Nous pouvons maintenant passer au cas des Targets.

Il est heureusement plus simple. Là encore, les dettes ou créances entre banques centrales résultant des virements bancaires transfrontaliers sont rangés dans des termes en A et en L, un créditeur ayant un A positif et un L nul, un débiteur ayant un A nul et un L positif. Les sommes de tous ces A doivent encore être égales aux sommes de tous ces L, puisque toutes ces dettes et créances sont internes à l’Eurosystème. Il s’agit toujours de dettes et créances à vue. Avant un exit, ils sont toujours reportés automatiquement d’un jour sur l’autre. Lors d’un exit, leur exigibilité immédiate s’applique.

Les codes sont ici L103 et A094, de sorte que la composante de la prime de sortie liée aux Targets s’écrit par la formule :

L103 – A094

Nous sommes donc en mesure d’exprimer la prime de sortie PS d’un pays, c’est-à-dire ce que doit la banque centrale sortante aux restantes, par la formule :

PS = L010 + L104 – A095 + L103 – A094

étant entendu que la prime est ce qu’il faut payer en sortant, et donc que les dettes sont comptées positivement et les créances négativement.

II – LE CAS GREC

J’ai présenté dans mes conférences un tableau des primes de sorties ainsi calculées. Elles l’étaient sur la base de chiffres de novembre 2013. Ce tableau, que je reproduis ici, apparaît sur la vidéo de la conférence présentée à Castres (

) , vers la fin (à 1 :52 :00).

Sur ce tableau, la colonne TB-PB (créances Target moins billets physiques) désigne ce que le sortant doit recevoir en sortant, donc c’est l’opposé de la prime de sortie telle que définie par la formule précédente (le signe est changé). La prime de sortie de la Grèce est ici de 84,2 milliards. Comme j’étais au fait de chiffres plus récents, j’ai dit (1 :53 :30) que la prime de sortie de la Grèce était de 140 milliards. Selon les chiffres plus récents encore divulgués par le président de la Bundesbank Jens Weidmann (http://www.handelsblatt.com/politik/deutschland/griechenland-krise-weidmann-warnt-wegen-bundesbank-gewinns/12012008.html), chiffres reportés dans un article du Handelsblatt du 5 juillet, elle est de 160 milliards, soit 50 milliards pour la composante en billets et 110 milliards pour la composante Target.

■ **Entrées enregistrées du jeu de données**
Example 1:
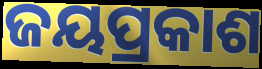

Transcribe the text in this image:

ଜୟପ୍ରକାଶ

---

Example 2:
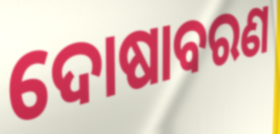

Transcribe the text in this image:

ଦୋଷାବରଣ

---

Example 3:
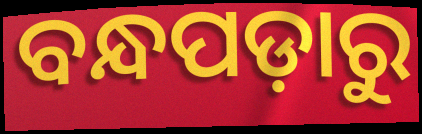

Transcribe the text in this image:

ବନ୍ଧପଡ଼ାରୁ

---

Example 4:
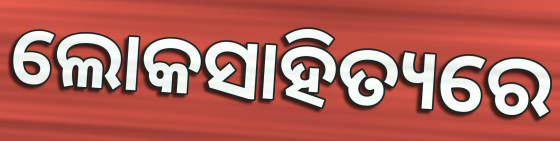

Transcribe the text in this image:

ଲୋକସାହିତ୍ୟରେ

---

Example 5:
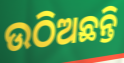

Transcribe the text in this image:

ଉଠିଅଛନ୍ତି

...

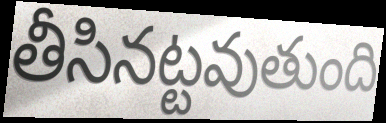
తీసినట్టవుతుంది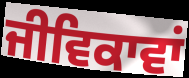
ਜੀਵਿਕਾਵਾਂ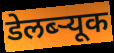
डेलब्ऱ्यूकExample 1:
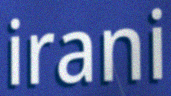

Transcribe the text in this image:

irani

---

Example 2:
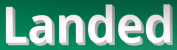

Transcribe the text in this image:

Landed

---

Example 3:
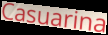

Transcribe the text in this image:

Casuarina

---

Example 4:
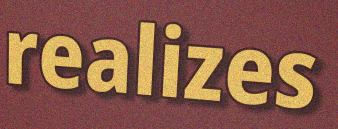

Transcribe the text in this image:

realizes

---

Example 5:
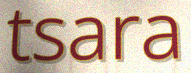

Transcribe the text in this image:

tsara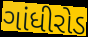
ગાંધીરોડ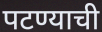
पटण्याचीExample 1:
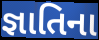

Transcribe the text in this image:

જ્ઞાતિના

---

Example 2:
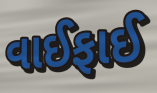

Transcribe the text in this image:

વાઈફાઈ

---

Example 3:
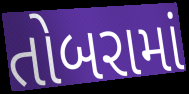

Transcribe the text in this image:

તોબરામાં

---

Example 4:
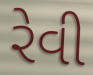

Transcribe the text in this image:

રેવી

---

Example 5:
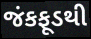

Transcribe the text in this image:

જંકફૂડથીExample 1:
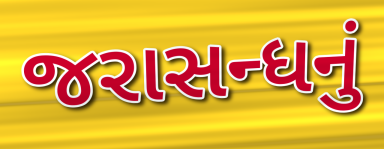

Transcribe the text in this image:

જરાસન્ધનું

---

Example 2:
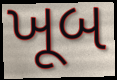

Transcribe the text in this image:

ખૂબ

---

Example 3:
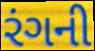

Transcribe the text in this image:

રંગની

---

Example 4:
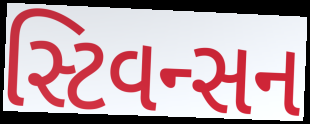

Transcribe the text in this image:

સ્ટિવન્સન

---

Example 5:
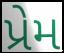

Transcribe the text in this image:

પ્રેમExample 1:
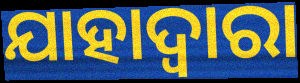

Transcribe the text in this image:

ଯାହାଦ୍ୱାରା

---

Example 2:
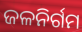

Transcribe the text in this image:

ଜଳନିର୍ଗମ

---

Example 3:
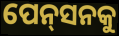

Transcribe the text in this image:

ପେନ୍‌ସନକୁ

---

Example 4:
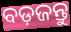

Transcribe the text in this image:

■ **Consigne 1**
Dans l'extrait sur la prime de sortie, relevez tous les codes distincts formés d'une lettre suivie de trois chiffres. Citez chacun une seule fois.
■ **Consigne 2**
Recopiez, dans l'extrait sur la prime de sortie, tout ce qui va de « étant entendu que » jusqu'à « 1 :52 :00). ».

■ **Solution 1**
L103, A094, L010, L104, A095

■ **Solution 2**
étant entendu que la prime est ce qu’il faut payer en sortant, et donc que les dettes sont comptées positivement et les créances négativement.

II – LE CAS GREC

J’ai présenté dans mes conférences un tableau des primes de sorties ainsi calculées. Elles l’étaient sur la base de chiffres de novembre 2013. Ce tableau, que je reproduis ici, apparaît sur la vidéo de la conférence présentée à Castres (

) , vers la fin (à 1 :52 :00).